■ MATERIAL FOR THE TASK:

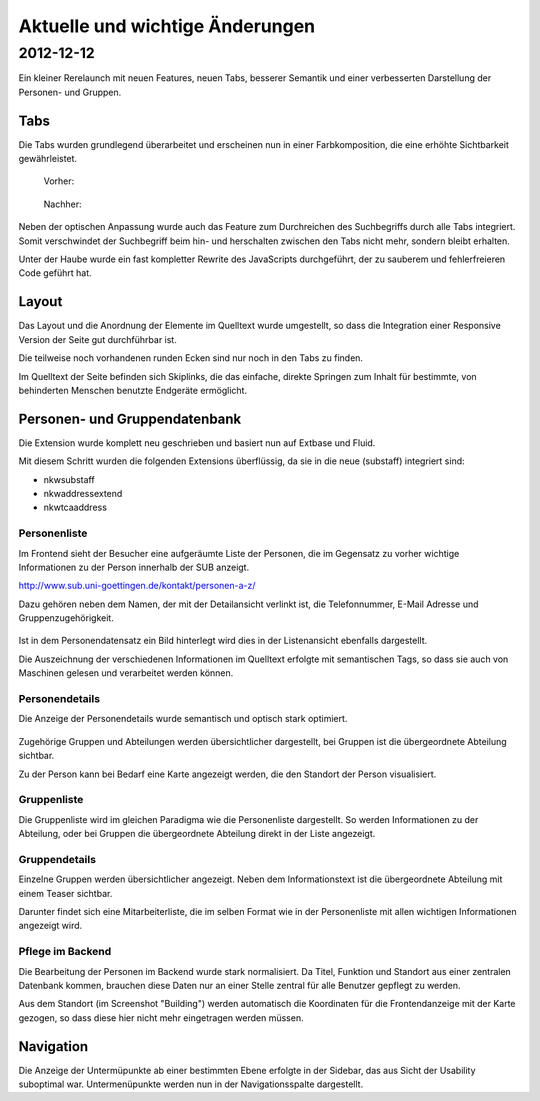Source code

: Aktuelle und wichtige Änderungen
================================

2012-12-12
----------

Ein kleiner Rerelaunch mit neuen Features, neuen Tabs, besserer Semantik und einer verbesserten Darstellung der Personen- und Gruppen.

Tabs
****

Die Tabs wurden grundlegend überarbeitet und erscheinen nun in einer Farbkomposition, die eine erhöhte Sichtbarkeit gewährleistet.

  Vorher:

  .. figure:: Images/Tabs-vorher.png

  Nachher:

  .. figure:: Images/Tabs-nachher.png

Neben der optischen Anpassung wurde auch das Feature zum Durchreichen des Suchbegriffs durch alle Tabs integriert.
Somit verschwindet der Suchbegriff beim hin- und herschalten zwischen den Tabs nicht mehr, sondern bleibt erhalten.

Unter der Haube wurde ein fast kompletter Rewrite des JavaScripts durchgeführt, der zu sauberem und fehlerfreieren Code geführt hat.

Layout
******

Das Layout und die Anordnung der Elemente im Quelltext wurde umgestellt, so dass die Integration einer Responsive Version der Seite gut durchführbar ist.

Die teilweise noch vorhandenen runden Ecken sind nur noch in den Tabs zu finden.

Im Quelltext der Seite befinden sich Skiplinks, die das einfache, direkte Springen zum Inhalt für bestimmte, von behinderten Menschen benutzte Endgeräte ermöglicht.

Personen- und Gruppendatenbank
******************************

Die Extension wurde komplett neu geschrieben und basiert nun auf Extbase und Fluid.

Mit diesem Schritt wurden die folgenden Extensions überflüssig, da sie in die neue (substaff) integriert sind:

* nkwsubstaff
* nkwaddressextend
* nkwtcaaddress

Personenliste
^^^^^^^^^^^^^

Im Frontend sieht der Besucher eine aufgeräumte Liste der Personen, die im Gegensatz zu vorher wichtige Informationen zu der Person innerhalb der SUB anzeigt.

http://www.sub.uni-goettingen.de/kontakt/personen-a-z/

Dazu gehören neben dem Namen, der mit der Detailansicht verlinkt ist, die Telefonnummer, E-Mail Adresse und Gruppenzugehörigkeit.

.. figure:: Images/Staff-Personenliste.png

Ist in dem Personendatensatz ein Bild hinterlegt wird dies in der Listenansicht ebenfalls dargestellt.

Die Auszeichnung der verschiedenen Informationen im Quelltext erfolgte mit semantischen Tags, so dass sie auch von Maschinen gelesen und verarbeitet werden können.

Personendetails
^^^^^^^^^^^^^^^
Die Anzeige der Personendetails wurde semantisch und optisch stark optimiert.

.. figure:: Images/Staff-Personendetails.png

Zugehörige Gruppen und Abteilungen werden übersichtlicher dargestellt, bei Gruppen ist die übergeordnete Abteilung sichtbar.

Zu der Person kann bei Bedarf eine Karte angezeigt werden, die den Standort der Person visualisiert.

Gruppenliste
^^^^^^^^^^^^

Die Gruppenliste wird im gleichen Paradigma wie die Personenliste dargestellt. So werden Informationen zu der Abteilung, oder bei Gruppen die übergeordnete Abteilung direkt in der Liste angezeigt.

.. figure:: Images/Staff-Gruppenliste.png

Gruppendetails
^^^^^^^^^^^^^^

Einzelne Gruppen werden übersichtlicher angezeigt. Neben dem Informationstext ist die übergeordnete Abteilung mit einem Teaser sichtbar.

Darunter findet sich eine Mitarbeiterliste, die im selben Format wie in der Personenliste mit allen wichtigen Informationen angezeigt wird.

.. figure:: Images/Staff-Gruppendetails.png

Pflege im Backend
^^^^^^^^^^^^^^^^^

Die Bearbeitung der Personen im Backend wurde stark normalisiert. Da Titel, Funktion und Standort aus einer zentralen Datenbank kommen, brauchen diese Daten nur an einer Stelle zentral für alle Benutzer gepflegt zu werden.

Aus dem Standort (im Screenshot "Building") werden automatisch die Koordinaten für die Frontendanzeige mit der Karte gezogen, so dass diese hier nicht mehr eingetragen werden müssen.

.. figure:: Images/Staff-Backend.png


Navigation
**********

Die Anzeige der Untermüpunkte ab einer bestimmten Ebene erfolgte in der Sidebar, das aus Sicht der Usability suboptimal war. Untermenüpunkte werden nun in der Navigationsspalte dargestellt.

---

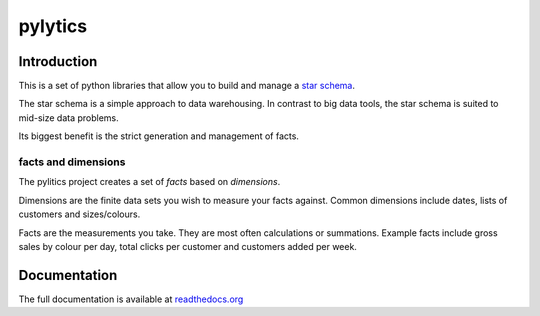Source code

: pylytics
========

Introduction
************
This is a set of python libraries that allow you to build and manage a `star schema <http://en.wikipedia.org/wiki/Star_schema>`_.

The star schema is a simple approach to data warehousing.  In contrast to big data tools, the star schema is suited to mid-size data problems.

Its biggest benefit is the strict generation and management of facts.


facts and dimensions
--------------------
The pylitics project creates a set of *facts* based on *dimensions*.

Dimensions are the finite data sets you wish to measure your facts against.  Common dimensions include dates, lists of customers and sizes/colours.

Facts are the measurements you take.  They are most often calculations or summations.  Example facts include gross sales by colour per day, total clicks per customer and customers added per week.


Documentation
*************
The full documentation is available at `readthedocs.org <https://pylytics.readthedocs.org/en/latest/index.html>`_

■ TASK OBJECTIVE: In the data shown above, how many lines hold the string "Gruppendetails"? The answer is the number alone.

■ RESULT OF THIS TASK: 2